I just wanted to comment in regards to the absence of vowels. While I haven't adopted this practice in sending text messages, I did take a course in "Super Write" in college. It's an alphabetical form of shorthand. In words with a short vowel sound, you actually drop the vowel. Including the vowel in a word written in Super Write indicates that it makes a long sound.
I would be interested in knowing if those who developed Super Write were involved in developing "text speak."
your sitter didn't cancel, she just is bringing more kids so your good ;). IDK how I know how to read that...my sitter does the same thing so maybe I got used to it? I know i'm too old when I want to go to bed between 9 and 10pm. It seems absurdly early,but is just awesome, mmmmm sleep.
Missing vowels, numbers in place of portions of words. No wonder today's kids can't spell.
I have a touch screen cell and I am often typing the wrong letters in texts to my sitter. Eventually I just went to umm email. Yup don't dare pick UP the phone I am typing on to call, but send an email instead.
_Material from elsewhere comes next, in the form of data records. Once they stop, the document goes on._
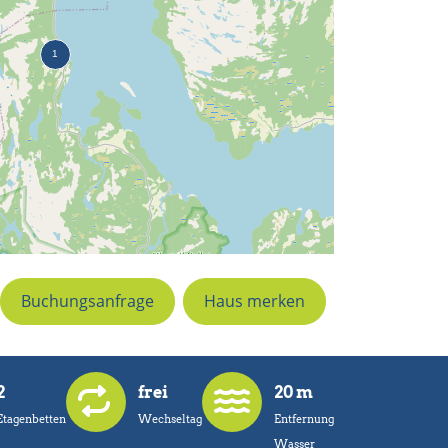
Buchungsanfrage
Haus merken
2
frei
20 m
Etagenbetten
Wechseltag
Entfernung
Wasser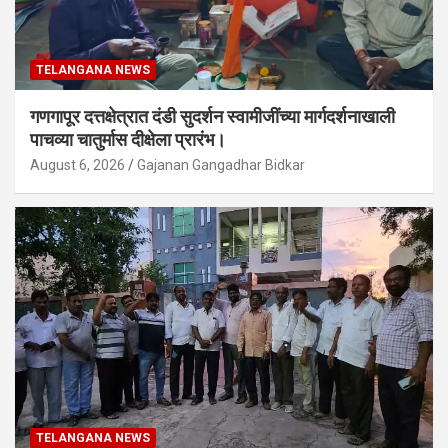
TELANGANA NEWS
गणगापूर दत्तक्षेत्रात दंडी सुदर्शन स्वामीजींच्या मार्गदर्शनाखाली
पाचव्या चातुर्मास दीक्षेला प्रारंभ।
August 6, 2026
Gajanan Gangadhar Bidkar
TELANGANA NEWS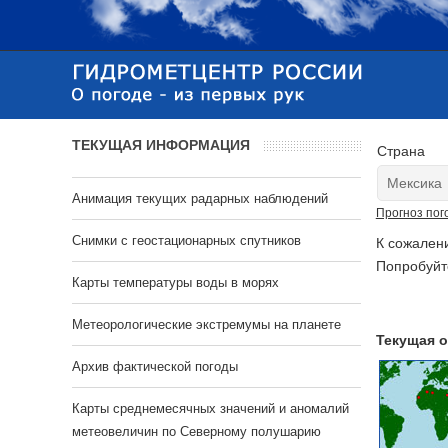
ТЕКУЩАЯ ИНФОРМАЦИЯ
Страна
Анимация текущих радарных наблюдений
Прогноз пог
Cнимки с геостационарных спутников
К сожален
Попробуйт
Карты температуры воды в морях
Метеорологические экстремумы на планете
Текущая о
Архив фактической погоды
Карты среднемесячных значений и аномалий
метеовеличин по Северному полушарию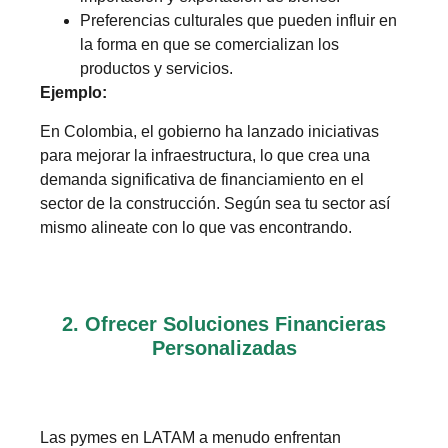
Preferencias culturales que pueden influir en
la forma en que se comercializan los
productos y servicios.
Ejemplo:
En Colombia, el gobierno ha lanzado iniciativas
para mejorar la infraestructura, lo que crea una
demanda significativa de financiamiento en el
sector de la construcción. Según sea tu sector así
mismo alineate con lo que vas encontrando.
2. Ofrecer Soluciones Financieras
Personalizadas
Las pymes en LATAM a menudo enfrentan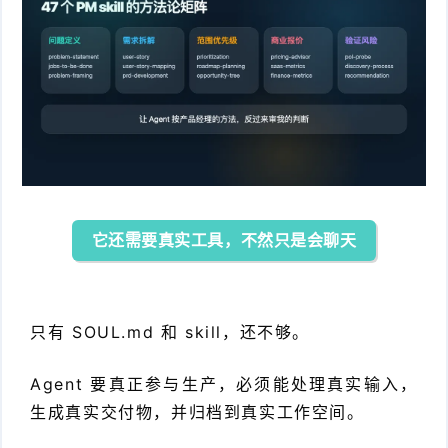
它还需要真实工具，不然只是会聊天
只有 SOUL.md 和 skill，还不够。
Agent 要真正参与生产，必须能处理真实输入，
生成真实交付物，并归档到真实工作空间。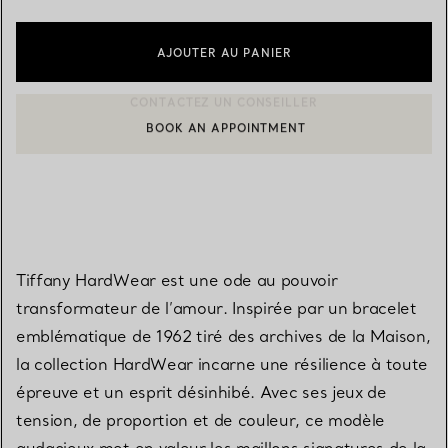
AJOUTER AU PANIER
BOOK AN APPOINTMENT
CONTACTER UN CONSEILLER CLIENT OU PRENDRE RENDEZ-V
Tiffany HardWear est une ode au pouvoir
transformateur de l’amour. Inspirée par un bracelet
emblématique de 1962 tiré des archives de la Maison,
la collection HardWear incarne une résilience à toute
épreuve et un esprit désinhibé. Avec ses jeux de
tension, de proportion et de couleur, ce modèle
audacieux met en valeur les maillons signatures de la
I think she thought I was crazy for emailing..lol
on the topic of peeves of getting old...how hard is it to say THANK YOU when someone holds the door for you? Yes I worked at TGI Fridays as a hostess (more commonly known to those that had the job as SPG- Smiling People Greeter) but I got PAID to do that. I don't however get paid to hold the door open for you while my son goes running out, only for you to take your sweetA$$ time getting through the doors to just walk on by like you are entitled to doors automatically opening all over the world....so I just look at them stunned and yell...U R WELCOME!!!
I just want to say I understand. I am only 22 with a 4 month old, but I feel really old compared to my younger sister. My text messages look like small emails where the ones she sends me are maybe a total of ten words in each. I am slowly realizing that I can understand it much better and have found that I will even text back like that once in a while to only get a reply of, U R 2 OLDZ HOW U KNO HOWS 2 TXT LUVZ U ;-)
Which then ends up in me not saying anything back for awhile.
As for the boys that wear their pants to their butts. I think that is so stupid haven't any of them heard of belts. Maybe if they didn't buy them three sizes to big their pants would fit better.
Thanks for the blog it helps make the days go by better. No one really says that being a mommy is tough just that it is very rewarding.
Thanks again for being real about motherhood and how even through it is rewarding that there are days.
The pants - GRRRRR the pants!!! Who decided that looked cool? And for the love of chocolate, WHY?!?!?
The texting - I'll admit, I'm a slow texter. It's almost painful. But I can not bring myself to type text speak. So, even though it takes me 3 times as long, I'll spell out words. I might not get punctuation entirely right, but spelling is one of my pet peeves.
LMFAO! I agreed with everything you said until you got to the text messages. I was able to read every one of them with no problems. Either I'm a genius or just not a old as I thought...haha....
I do agree with grammar and spelling. O.K. my grammar isn't 100%, but it drives me NUTS when people spell the easiest and most obvious words wrong.
quiet/quite, their/they're, your/you're - some of the worst offenders in emails for me - DRIVES ME INSANE!!!
and yes, replacing the "s" with a "z"!???? what does that help? nothing.
obviously I'm a fan of ignoring capitalization, but punctuation on a phone is seriously irritating 'cause it's a whole other screen, so I understand that, but it does make things hard to read. :)
I think the best indication for me that I'm getting old is wanting to go to bed at around 9, not caring to drink or go "out" or anything, even when we have a great opportunity (like our recent vacation sans bebe) - I think we were in our jammies by 10 every night hahahaha :)
The pants thing, by the way, actually began from the fashionable world of prison.. no joke. Inmates aren't allowed belts.